The music side of Pandora isn’t going anywhere, unless SiriusXM were to rebrand it, but I don’t see much for the company to do in the music space. However there is a lot of ground to cover in digital audio advertising, because Pandora like SiriusXM isn’t limited to just music offering and all kinds of audio will need advertising.
Why Is Everyone Leaving Spotify?
A couple weeks ago I got a text asking what was going on at Spotify. More specifically with all of the recent number of company departures what is the direction the companies is headed?
Yesterday Rocío Guerrero, Spotify’s head of Latin Music, announced she was headed to Warner Music Group, which just adds another person to that list. Music Business Worldwide in their news stories summed up a number of 2018 Spotify departures:
Guerrero joins a long list of executives who have left Spotify over the past 12 months including Global Head of Creator Services Troy Carter, Chief Marketing Officer Seth Farbman, International Shows & Editorial boss George Ergatoudis, senior marketing and comms exec Angela Watts, Global Head of Artist & Label Marketing, Dave Rocco, former US comms chief Graham James and Global Head of Artist & Industry Partnerships Mark Williamson.
Other departures at Spotify over the past year have included the defection of Tuma Basa to YouTube Music, as well as the exit of UK/international Head of Artist & Label Services, Kevin Brown.

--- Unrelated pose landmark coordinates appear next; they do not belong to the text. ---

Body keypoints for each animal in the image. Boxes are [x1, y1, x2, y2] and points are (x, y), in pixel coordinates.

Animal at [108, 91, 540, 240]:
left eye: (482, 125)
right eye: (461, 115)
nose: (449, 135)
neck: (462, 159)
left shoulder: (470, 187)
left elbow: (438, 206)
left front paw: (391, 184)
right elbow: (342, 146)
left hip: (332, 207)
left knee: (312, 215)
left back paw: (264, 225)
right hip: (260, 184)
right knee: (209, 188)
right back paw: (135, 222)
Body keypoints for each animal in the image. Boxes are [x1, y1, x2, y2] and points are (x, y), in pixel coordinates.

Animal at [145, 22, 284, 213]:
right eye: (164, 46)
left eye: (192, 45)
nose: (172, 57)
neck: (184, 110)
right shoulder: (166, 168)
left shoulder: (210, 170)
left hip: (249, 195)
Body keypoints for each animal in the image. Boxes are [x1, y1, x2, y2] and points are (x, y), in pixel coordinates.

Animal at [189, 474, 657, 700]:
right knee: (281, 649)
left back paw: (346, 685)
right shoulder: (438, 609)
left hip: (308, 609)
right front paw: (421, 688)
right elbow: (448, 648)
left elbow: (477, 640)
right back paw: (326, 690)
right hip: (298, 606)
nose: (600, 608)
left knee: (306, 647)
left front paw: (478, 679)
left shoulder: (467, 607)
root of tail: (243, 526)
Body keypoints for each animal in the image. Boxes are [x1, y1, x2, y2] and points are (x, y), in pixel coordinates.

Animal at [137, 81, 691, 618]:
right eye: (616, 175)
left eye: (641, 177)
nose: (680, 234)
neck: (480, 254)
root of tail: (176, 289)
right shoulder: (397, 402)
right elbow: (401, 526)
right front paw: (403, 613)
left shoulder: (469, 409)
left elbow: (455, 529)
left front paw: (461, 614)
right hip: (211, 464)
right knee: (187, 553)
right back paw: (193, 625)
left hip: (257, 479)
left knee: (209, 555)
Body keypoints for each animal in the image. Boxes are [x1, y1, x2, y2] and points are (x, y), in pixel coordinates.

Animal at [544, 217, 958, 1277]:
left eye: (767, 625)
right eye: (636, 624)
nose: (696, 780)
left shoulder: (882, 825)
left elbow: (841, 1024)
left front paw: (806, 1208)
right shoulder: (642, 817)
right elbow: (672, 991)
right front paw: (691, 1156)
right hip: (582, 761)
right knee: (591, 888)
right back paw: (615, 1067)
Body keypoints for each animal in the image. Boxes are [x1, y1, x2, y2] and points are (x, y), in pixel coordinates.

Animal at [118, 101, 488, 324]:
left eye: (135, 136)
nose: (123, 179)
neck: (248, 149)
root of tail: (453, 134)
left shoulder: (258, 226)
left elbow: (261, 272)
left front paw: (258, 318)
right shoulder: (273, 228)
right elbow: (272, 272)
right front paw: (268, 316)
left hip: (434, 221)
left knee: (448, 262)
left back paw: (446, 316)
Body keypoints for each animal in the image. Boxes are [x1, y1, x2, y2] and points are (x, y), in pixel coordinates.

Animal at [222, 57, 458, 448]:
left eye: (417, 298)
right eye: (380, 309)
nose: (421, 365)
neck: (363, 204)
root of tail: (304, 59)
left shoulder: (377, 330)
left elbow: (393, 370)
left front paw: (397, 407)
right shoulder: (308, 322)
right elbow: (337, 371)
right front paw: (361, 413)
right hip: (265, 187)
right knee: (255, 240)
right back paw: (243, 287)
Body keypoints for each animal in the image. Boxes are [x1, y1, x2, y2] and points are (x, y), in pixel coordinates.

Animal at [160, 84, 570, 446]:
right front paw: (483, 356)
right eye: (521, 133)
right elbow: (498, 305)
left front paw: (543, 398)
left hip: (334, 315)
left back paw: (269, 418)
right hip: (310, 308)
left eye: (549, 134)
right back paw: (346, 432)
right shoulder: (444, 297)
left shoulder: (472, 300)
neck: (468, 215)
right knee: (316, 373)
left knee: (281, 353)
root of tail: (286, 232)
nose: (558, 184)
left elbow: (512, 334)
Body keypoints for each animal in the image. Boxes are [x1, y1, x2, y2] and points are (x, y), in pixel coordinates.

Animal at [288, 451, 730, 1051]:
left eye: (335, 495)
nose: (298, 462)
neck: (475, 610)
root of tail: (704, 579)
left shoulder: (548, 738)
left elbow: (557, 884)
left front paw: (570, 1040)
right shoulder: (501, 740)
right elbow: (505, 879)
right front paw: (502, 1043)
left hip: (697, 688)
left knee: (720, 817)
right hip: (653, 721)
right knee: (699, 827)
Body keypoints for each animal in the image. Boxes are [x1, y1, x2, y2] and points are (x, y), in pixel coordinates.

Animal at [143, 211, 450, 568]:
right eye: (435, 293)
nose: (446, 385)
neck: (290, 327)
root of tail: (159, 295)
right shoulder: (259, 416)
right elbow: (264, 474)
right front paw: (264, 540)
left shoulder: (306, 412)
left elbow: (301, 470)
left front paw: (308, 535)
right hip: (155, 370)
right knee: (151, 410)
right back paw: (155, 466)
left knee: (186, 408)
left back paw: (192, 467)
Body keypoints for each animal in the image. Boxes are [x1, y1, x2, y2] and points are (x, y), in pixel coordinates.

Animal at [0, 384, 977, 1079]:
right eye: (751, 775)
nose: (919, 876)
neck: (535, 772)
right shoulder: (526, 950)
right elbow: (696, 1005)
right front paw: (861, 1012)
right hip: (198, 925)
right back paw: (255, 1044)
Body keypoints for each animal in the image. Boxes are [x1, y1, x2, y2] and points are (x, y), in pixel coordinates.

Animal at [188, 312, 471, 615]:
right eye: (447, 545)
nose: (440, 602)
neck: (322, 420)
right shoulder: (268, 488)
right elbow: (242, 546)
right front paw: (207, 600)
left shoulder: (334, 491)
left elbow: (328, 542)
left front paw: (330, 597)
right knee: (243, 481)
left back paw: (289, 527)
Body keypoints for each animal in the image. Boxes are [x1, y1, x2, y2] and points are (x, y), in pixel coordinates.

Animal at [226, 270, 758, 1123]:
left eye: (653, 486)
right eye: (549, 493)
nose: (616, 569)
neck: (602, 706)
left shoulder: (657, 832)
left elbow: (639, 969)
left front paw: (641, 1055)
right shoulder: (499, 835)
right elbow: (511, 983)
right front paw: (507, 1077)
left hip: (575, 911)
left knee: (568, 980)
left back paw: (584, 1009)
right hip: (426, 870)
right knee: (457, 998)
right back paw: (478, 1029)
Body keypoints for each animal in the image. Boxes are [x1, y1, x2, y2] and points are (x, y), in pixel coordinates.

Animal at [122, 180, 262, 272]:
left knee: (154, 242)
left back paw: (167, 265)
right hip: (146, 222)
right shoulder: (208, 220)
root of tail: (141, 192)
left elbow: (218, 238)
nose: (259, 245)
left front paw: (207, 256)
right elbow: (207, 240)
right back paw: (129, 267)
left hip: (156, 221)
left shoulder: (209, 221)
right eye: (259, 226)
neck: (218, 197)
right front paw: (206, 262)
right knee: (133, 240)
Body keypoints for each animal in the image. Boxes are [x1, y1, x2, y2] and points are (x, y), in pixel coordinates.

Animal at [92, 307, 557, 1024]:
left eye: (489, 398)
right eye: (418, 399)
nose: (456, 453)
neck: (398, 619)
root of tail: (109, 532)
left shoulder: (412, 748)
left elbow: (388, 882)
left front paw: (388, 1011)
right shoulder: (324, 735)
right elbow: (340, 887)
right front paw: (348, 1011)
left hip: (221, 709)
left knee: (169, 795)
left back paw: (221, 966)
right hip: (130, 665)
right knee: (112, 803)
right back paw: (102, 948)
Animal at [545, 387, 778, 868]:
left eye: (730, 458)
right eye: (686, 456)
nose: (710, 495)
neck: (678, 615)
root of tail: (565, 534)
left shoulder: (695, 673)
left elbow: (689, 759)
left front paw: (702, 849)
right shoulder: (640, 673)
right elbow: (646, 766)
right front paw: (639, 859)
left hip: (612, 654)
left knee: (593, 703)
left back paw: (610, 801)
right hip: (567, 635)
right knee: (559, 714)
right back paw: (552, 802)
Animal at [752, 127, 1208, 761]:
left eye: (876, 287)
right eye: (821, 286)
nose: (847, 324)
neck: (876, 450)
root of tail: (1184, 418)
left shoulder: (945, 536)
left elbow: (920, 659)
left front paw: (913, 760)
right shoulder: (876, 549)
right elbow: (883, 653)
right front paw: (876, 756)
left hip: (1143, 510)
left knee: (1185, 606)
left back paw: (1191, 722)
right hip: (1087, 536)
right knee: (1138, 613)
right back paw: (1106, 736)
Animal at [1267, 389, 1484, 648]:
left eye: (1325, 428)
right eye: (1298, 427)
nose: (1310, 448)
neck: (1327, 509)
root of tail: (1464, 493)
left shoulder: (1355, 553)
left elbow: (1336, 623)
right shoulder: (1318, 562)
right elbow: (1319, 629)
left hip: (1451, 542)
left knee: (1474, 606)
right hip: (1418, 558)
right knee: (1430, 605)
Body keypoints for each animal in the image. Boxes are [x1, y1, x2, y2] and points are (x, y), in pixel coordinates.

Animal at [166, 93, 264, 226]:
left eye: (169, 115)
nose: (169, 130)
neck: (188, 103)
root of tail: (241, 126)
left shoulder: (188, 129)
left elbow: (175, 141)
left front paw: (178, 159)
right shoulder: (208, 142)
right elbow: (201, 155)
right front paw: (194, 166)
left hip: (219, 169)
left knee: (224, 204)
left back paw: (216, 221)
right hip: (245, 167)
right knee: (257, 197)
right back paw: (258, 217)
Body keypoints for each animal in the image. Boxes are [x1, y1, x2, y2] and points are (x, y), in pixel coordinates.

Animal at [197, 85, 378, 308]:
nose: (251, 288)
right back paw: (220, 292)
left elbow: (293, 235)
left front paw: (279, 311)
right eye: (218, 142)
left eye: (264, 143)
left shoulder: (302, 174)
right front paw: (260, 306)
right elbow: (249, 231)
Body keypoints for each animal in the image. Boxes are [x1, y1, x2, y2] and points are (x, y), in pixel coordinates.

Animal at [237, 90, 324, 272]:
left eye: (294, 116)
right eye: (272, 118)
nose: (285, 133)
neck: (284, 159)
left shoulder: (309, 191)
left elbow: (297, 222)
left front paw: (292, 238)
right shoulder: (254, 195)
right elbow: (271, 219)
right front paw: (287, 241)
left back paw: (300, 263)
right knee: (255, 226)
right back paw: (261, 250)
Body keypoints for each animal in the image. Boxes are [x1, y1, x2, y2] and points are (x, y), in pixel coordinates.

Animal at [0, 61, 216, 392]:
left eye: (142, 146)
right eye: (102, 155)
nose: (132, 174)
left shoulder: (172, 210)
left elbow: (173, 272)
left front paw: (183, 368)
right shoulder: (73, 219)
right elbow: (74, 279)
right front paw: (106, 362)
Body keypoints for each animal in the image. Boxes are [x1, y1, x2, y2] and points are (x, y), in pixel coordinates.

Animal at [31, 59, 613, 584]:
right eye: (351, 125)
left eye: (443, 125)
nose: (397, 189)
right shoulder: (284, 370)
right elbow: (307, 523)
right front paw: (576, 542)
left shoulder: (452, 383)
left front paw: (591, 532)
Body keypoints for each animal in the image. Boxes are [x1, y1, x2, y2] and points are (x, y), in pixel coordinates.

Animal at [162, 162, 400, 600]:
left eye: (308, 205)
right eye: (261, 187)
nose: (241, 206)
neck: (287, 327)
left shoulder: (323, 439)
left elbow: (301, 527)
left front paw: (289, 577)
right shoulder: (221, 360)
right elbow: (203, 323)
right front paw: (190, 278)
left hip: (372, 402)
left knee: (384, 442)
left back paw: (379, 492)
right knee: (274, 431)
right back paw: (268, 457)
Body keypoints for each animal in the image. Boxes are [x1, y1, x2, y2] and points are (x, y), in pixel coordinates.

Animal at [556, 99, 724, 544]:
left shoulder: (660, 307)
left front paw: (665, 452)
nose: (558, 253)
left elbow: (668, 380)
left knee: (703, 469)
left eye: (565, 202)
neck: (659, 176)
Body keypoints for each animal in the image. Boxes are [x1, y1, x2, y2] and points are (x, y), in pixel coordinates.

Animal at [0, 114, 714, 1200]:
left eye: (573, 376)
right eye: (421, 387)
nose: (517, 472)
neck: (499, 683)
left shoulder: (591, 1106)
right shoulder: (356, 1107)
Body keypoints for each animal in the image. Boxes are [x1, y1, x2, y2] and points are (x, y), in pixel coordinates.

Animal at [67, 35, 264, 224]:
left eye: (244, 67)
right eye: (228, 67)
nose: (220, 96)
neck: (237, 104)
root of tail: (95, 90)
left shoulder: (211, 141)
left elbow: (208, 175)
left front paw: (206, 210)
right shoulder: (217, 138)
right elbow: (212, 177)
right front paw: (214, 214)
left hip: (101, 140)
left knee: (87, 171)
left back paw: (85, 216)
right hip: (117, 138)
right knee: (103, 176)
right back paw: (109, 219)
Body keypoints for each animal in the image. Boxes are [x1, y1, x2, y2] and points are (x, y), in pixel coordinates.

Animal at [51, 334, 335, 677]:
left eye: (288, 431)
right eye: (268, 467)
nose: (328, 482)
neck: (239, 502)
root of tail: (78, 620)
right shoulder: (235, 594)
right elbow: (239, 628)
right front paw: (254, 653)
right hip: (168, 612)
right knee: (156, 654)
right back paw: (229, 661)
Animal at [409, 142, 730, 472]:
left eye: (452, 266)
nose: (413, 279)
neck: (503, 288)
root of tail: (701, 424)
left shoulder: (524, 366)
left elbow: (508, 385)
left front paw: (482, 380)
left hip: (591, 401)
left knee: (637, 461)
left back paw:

Those along with a few other departures do make me a little curious about what exactly is the future of the company. There appears to be a shift away from directly working with artists with news about automating playlists hints towards that line along with rumors of video content and a desire to go deeper into podcasts. Then this morning the company announced a “passive minor investment” in Distrokid, which means they won’t be directing the distrobution platform's decisions but clearly Spotify is shifting and it feels every closer to YouTube. I just hope the company paid attention to the last ten years of music industry struggles with that particular platform.
6 Links 2 Read
Music Rights-Holders Lose $2.65BN Annually Because Businesses Are Using Personal Streaming Accounts - Music Business Worldwide
This headline sound alarming but what honestly was more interesting was just how few people even knew of this police: “Around 71% of business owners in the US and 60% in the UK incorrectly believe that a personal music account gives them the right to use it for background music.” This isn’t to say ignorance of the law should be the law,but perhaps there needs to be a slightly better information around this space.
The International Federation of the Phonographic Industry report isn’t too long so I’m just giving a link here instead of flooding with endless news clips. The report touches on piracy, physical sales, streaming in China and India, and helps contextualize where streaming fits into the average fan's music diet.
My gut feeling is still to say that Spotify’s direct uploads, much like their direct deals is the company just trying to bring on new investors. Even still the Complex piece that reads a bit like a press release does give a new insight into this new feature.
I’m a quote happy mood today, but this sums up Jonathan Albright's assessment of the contemporary internet: “Western conceptions and idealistic notions about the Internet are no more. Its trajectory is now dictated in response to the demands of late capitalism. This is not so much a response to economic market pressures or “e-commerce,” nor it is the end of capitalism. It’s the harnessing of the utility of the Internet as the engine for achieving unbridled wealth and power through the accumulation of data.”
Instagram Has a Massive Harassment Problem - The Atlantic
This doesn’t directly connect to music streaming but I wanted to include this here just because Facebook, owner of Instagram, like Amazon will be playing an increased role in the future of music, so always keeping tabs.
*Whispers In Worker* Form a union. Workers can prevent billion-dollar companies from implementing technology to harm the lives of millions. I guess the government could also do this, but unions are better. Also, unions have cool buttons.